While the theory there is interesting, I wanted to give it some practical grounding and thus thought I’d take a second and see how RedMonk compares. So let’s break that down a bit:

  • Give your service away for free? Check (blogs)
  • Possibly ad supported, but maybe not? Check (some AdSense, very little revenue – but growing)
  • Acquire a lot of customers very efficientlyu through word of mouth, referral networks, organic search marketing? Check (see here)
  • Then offer premium priced value added services or an enhanced version of your service? Check (subscriptions)

So far, so good. If the goal was to be aligned with an economic model currently in vogue amongst enlightened VC’s, we’re doing well. What other advice does Fred have?

  • It is important that you require as little as possible in the initial customer acquisition process Check (if they can use Google, they can use us)
  • Asking for a credit card even though you won’t charge anything to it is not a good idea Check (no credit card needed)
  • Even forced registration is a bad idea. Check (with the exceptions of the library, which is going open source, and the wiki, for spam reasons, we don’t even allow for registration)
  • Don’t require any downloads to start. Not really applicable
  • Don’t require plugins. Not really applicable
  • Support every browser with any material market share Check
  • Make sure your service works on various flavors of Windows, OSX, and Linux. Check
  • In short, eliminate all barriers to the initial customer acquisition. We’re doing our best 😉

Now before I run into another situation where I’m accused of selectively applying data to make RedMonk look, let me be clear: that’s exactly what I’m doing. It’s a (mostly) tongue in cheek exercise to answer, in part, Armaggedon’s question: “why is it always a major firm like Gartner that is going to be disintermediated, but not boutiques.”

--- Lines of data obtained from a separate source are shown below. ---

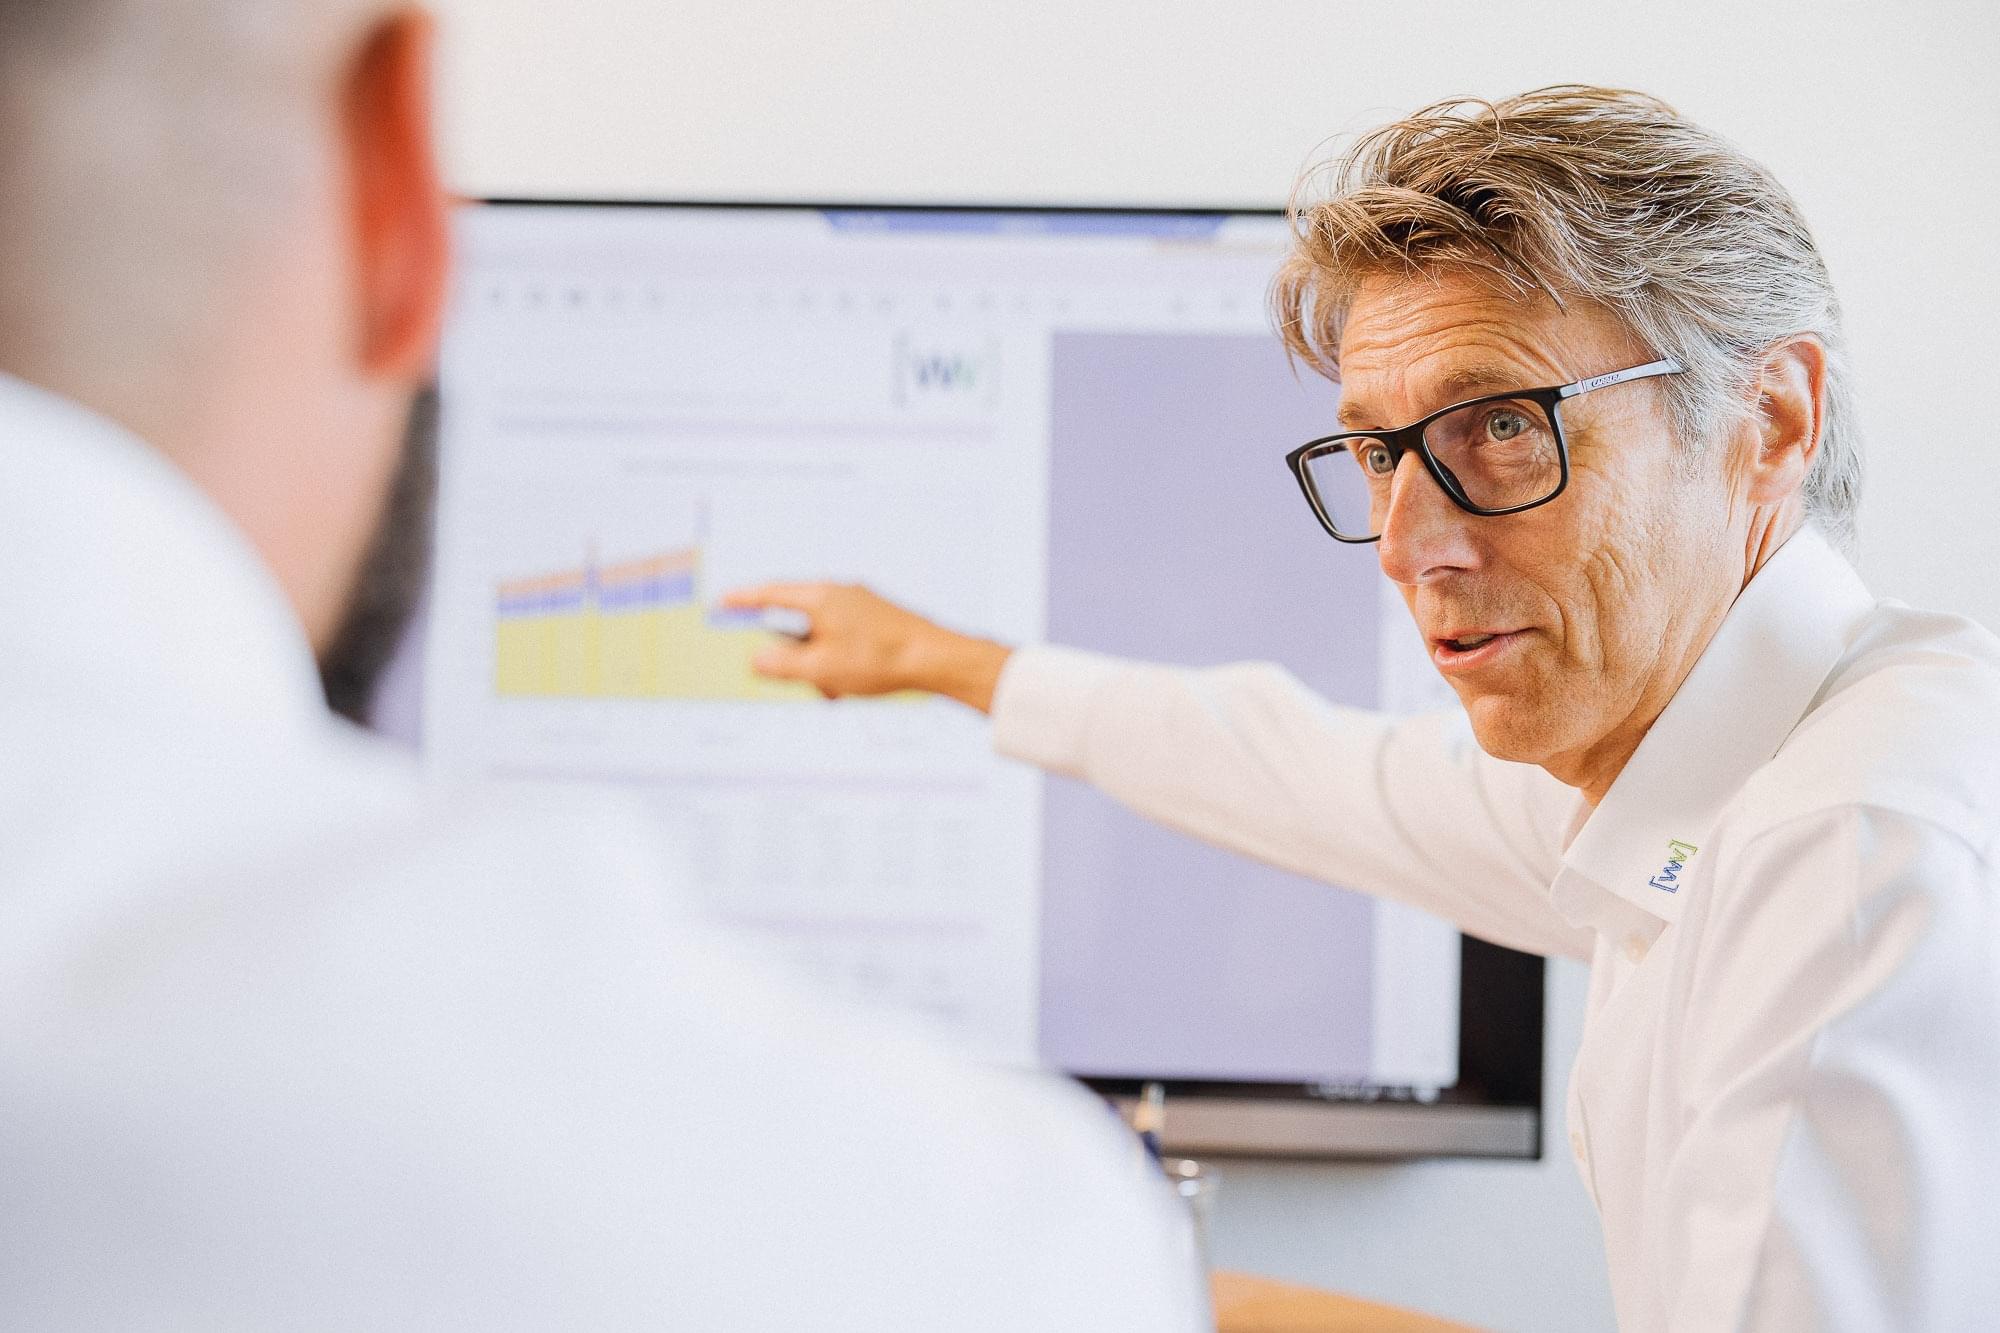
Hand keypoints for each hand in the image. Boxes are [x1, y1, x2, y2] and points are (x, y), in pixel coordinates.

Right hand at [718, 582, 1013, 712]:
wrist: (938, 659)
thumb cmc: (881, 661)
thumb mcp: (820, 670)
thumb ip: (781, 665)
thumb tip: (755, 659)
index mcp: (821, 597)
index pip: (772, 593)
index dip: (744, 599)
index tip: (723, 600)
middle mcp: (841, 592)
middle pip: (798, 619)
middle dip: (795, 655)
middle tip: (800, 679)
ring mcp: (862, 604)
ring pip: (823, 636)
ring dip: (821, 665)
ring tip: (833, 692)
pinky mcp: (878, 619)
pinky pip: (844, 640)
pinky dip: (839, 664)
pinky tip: (850, 687)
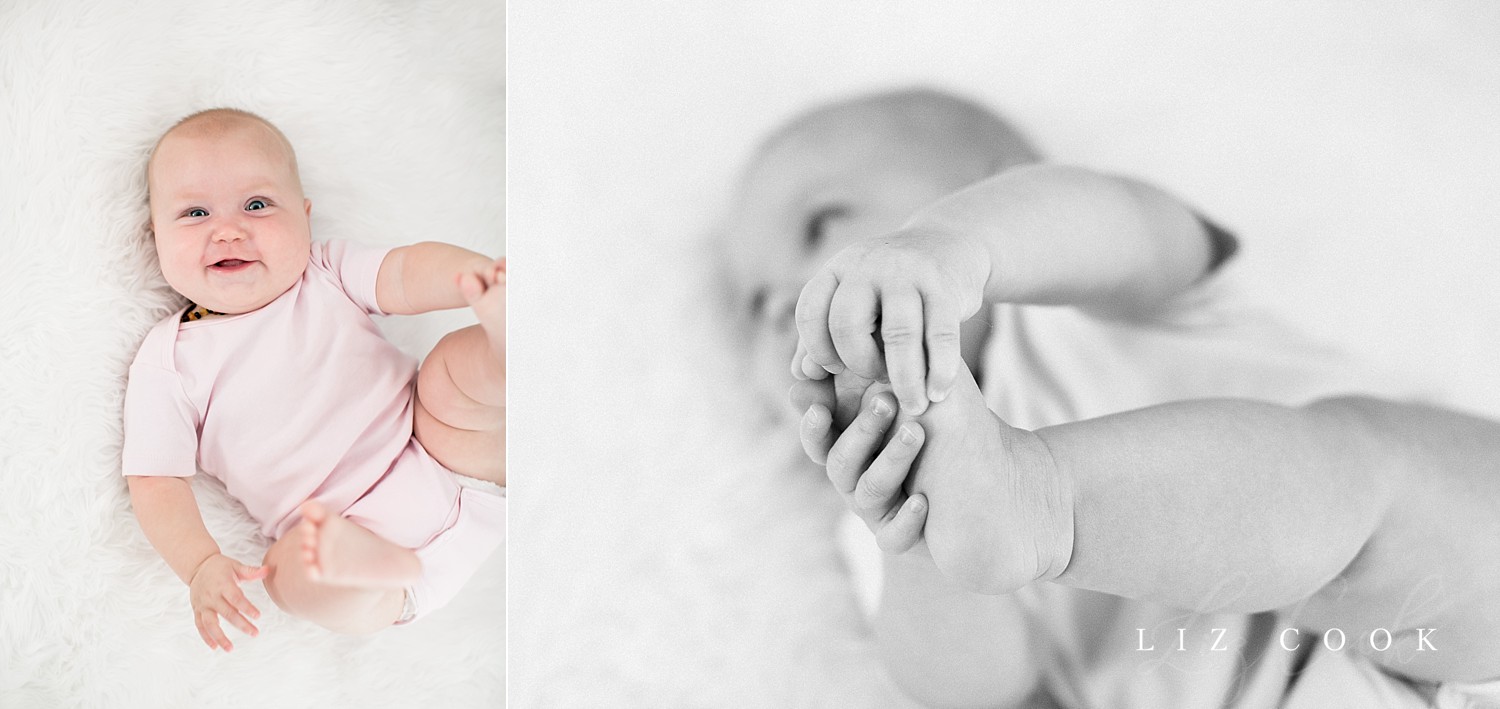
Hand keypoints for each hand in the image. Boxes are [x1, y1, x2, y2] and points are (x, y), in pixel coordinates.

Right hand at [188, 553, 267, 651]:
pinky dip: (206, 637)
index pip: (236, 598)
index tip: (258, 616)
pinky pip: (200, 625)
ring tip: (230, 648)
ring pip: (210, 623)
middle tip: (254, 633)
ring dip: (219, 637)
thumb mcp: (236, 565)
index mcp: (223, 584)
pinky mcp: (197, 610)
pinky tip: (215, 647)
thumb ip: (251, 571)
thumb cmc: (221, 566)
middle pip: (226, 613)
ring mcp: (203, 604)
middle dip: (241, 624)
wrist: (198, 566)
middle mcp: (211, 596)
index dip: (246, 607)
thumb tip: (269, 570)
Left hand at [791, 228, 987, 415]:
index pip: (810, 313)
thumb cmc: (892, 288)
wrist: (949, 242)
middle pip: (848, 324)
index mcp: (837, 269)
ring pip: (898, 334)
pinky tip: (938, 393)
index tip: (835, 370)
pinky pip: (940, 335)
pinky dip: (939, 370)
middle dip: (859, 364)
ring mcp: (908, 273)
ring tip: (914, 407)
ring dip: (905, 379)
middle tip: (877, 382)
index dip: (818, 349)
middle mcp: (867, 266)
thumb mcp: (853, 301)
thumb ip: (823, 335)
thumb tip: (802, 374)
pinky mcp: (946, 285)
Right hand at [791, 374, 927, 553]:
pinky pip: (892, 537)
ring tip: (916, 433)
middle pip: (841, 462)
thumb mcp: (898, 391)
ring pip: (869, 492)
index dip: (814, 427)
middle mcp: (856, 479)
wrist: (980, 479)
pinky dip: (905, 520)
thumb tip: (810, 364)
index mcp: (848, 445)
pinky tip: (922, 500)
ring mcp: (878, 509)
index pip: (818, 438)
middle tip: (887, 401)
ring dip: (890, 460)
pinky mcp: (901, 536)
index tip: (820, 407)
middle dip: (862, 431)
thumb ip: (860, 373)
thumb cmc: (933, 422)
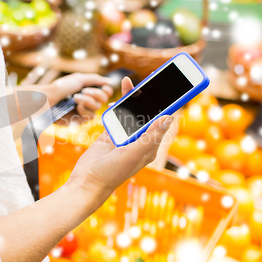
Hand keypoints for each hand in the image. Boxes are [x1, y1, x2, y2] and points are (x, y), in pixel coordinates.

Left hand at [49, 73, 113, 117]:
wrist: (49, 99)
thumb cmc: (61, 87)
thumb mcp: (79, 79)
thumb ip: (95, 79)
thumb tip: (109, 81)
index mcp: (89, 90)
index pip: (106, 92)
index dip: (107, 90)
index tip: (103, 87)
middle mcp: (89, 100)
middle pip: (104, 100)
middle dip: (96, 94)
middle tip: (84, 90)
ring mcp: (85, 110)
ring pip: (97, 108)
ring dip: (88, 101)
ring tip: (76, 98)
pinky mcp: (80, 120)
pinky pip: (90, 116)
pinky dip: (84, 110)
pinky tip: (77, 107)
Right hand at [67, 77, 173, 202]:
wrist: (86, 181)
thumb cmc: (112, 173)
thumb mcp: (133, 154)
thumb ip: (150, 136)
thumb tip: (168, 117)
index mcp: (150, 146)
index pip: (163, 122)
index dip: (169, 106)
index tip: (175, 91)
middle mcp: (140, 140)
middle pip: (148, 114)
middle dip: (150, 98)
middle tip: (152, 80)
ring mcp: (125, 136)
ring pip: (132, 112)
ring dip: (131, 98)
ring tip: (130, 83)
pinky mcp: (111, 133)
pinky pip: (117, 115)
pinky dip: (117, 105)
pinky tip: (117, 96)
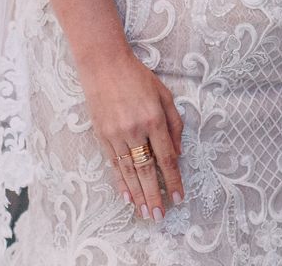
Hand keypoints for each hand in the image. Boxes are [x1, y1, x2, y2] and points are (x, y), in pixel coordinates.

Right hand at [75, 46, 184, 218]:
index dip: (174, 180)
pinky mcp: (102, 136)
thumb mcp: (165, 94)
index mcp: (154, 119)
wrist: (103, 65)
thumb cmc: (138, 77)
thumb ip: (175, 124)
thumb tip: (178, 153)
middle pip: (148, 171)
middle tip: (160, 216)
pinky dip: (121, 183)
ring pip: (129, 172)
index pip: (167, 158)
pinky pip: (113, 165)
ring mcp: (116, 135)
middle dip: (155, 195)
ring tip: (145, 213)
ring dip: (138, 195)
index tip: (179, 197)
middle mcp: (135, 130)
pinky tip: (127, 196)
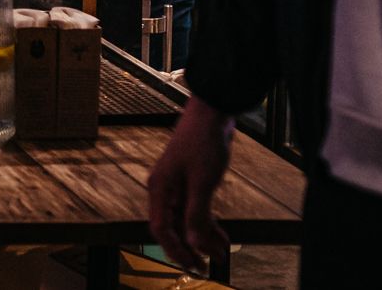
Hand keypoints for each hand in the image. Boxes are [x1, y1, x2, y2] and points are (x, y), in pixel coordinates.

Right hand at [147, 97, 235, 271]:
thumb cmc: (203, 143)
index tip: (193, 264)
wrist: (212, 115)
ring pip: (186, 220)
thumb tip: (195, 245)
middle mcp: (164, 190)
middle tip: (207, 266)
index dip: (176, 250)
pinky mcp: (190, 182)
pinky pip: (196, 210)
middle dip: (190, 247)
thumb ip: (196, 216)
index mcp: (159, 189)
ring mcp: (177, 186)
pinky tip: (222, 236)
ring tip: (221, 254)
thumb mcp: (202, 183)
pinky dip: (208, 224)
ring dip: (202, 238)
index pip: (161, 229)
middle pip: (173, 228)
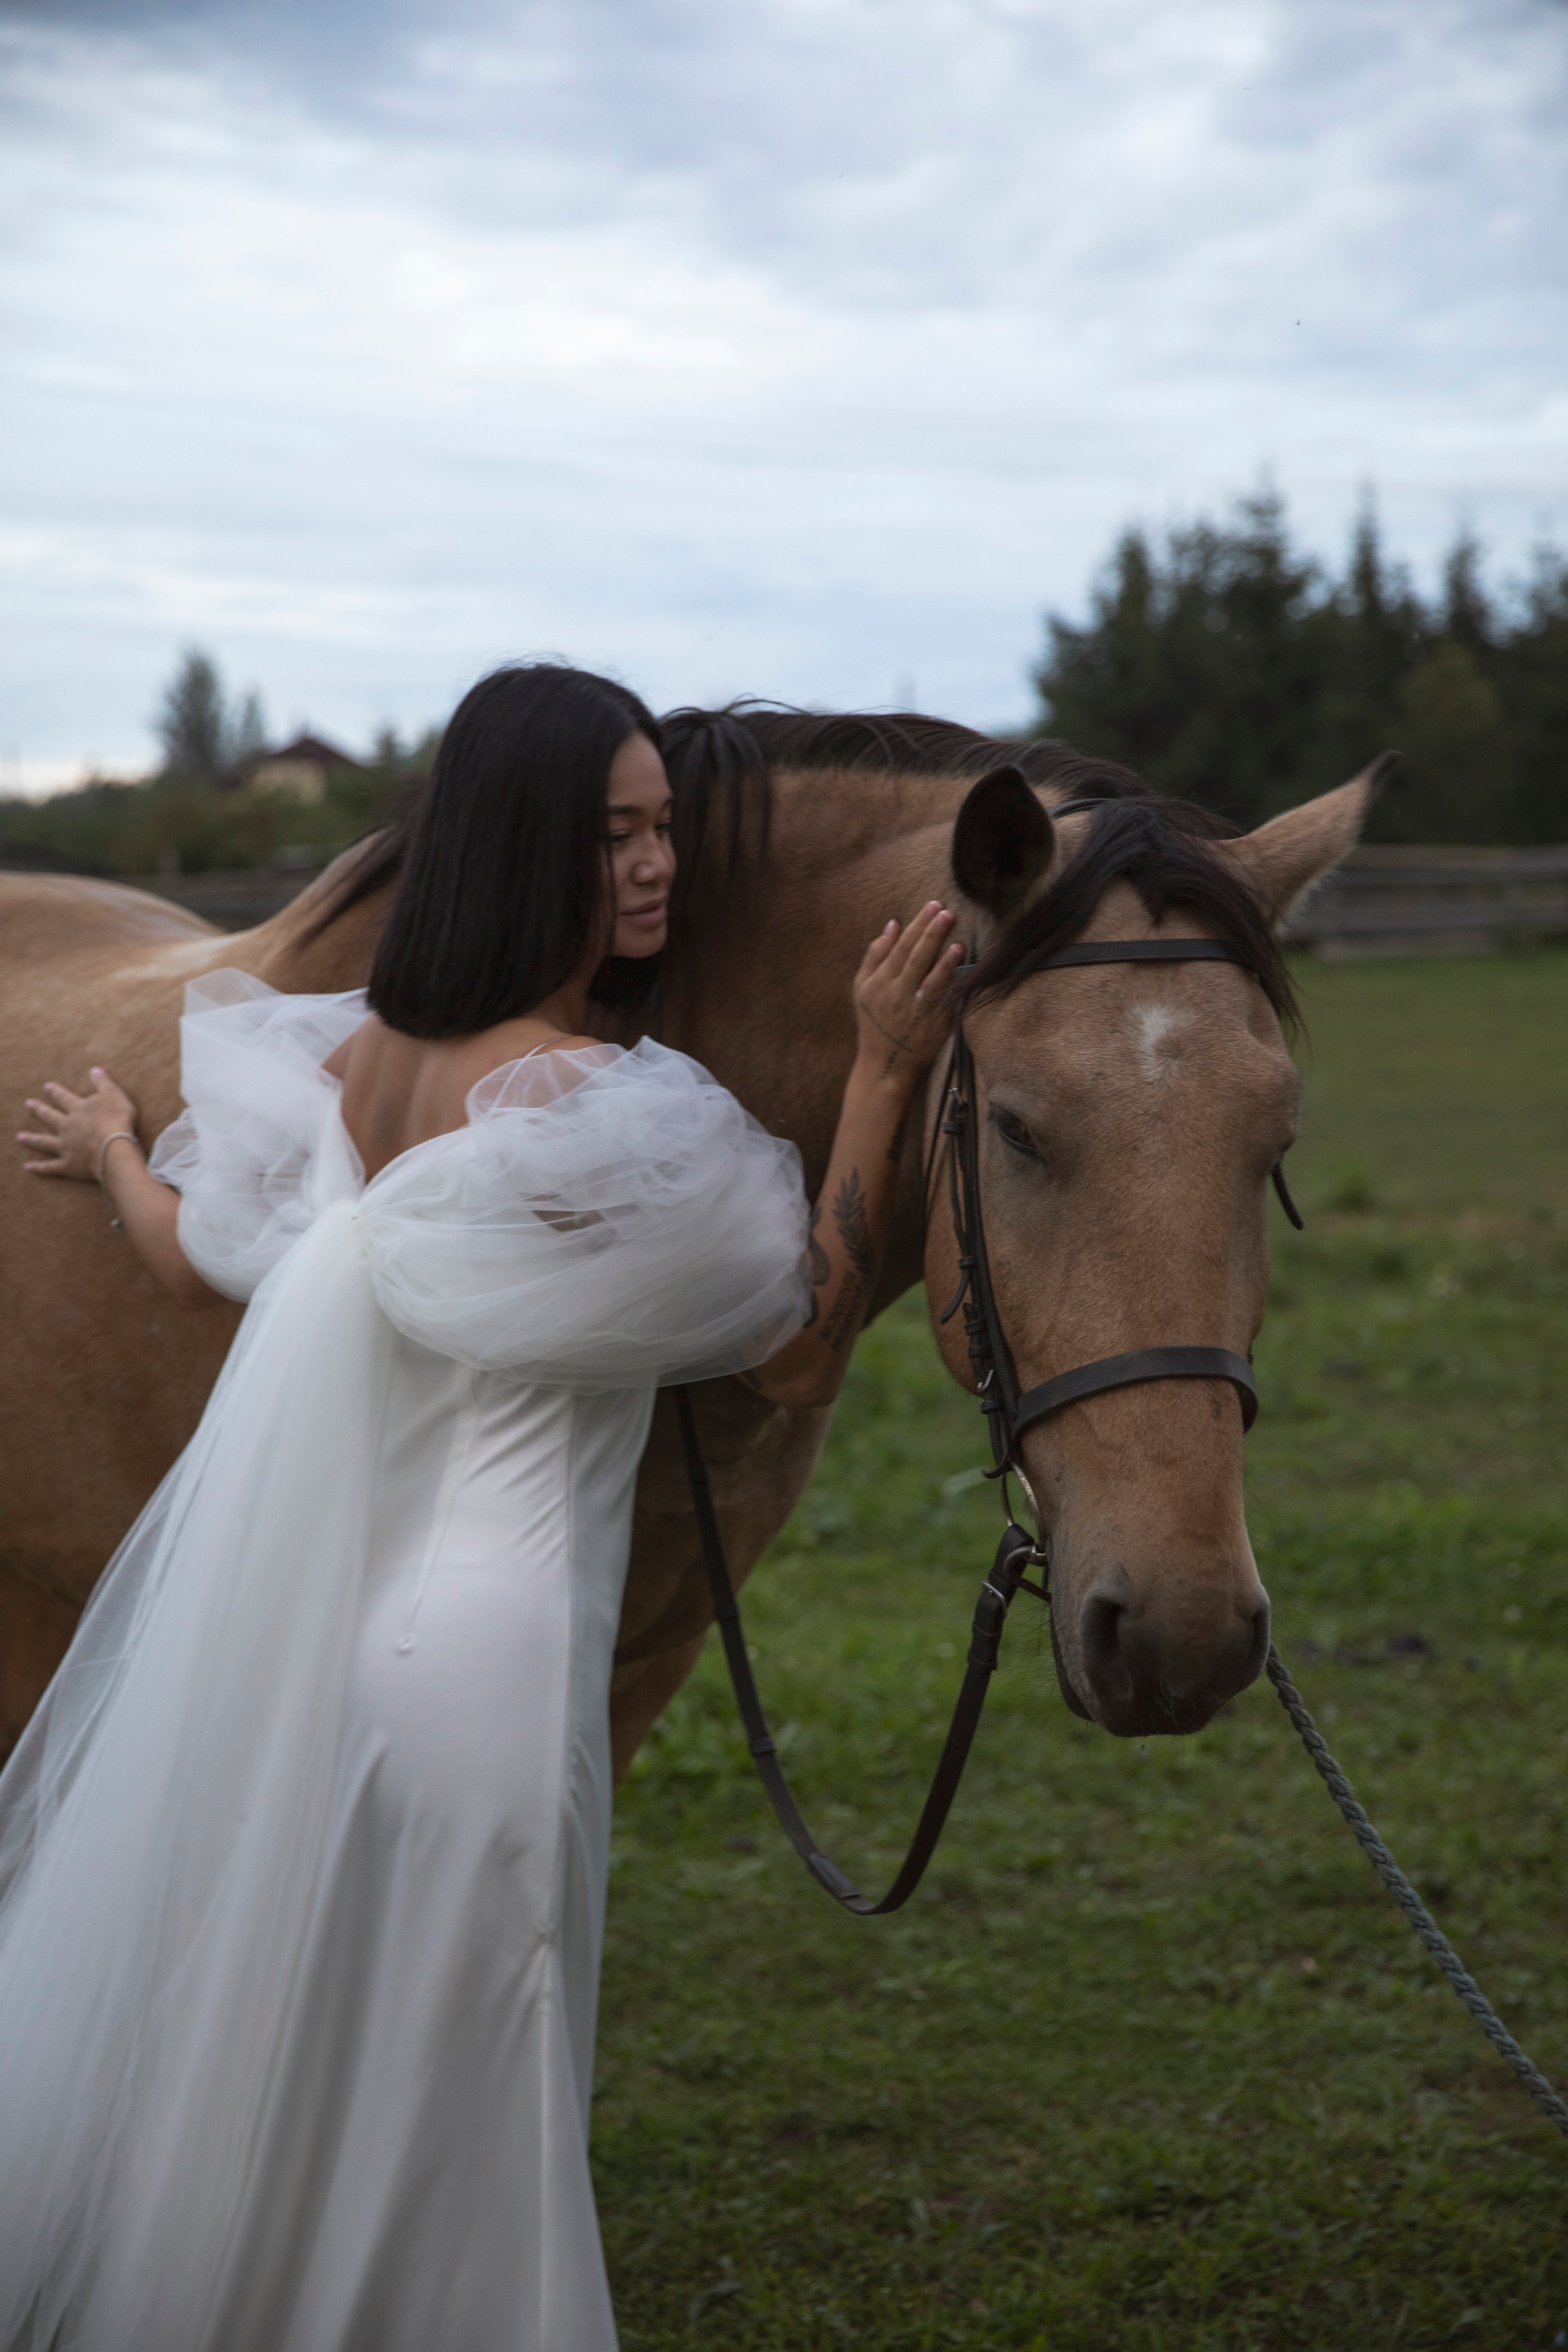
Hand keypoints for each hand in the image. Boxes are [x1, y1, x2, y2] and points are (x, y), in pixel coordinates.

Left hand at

How does the above answer that question? Hopefully by highlighting the fact that our model is very, very different from Forrester, Gartner, et al. What disintermediates them is less likely to do the same to us, simply because we operate differently. We may be in the same industry, but we are literally a different species of firm. Does that mean that I believe those firms are going away? No. But does the VC’s favorite business model, as applied to the analyst industry, have implications for them? I think so. Check that, I know so, as customers of ours telling us that they are using us as a lever for better deals, more access, etc.

Lest someone think we’re getting big heads over here at RedMonk, let me assure you that we’re not expecting to be bought out or acquired for sums similar to some of the examples that Fred cites such as Flickr or Skype. No, we’d be perfectly willing knocking a couple of grand off what eBay paid Skype 😉

One comment

  1. On the point of Adsense revenues, you might want to think about putting an Adsense box on the individual article pages. Right now, that’s how I and I imagine most of the other people who read your blog via RSS come to your site.

    I rarely ever see the front page unless I’m looking for an old entry.

    Maybe just a small box above the Comments section?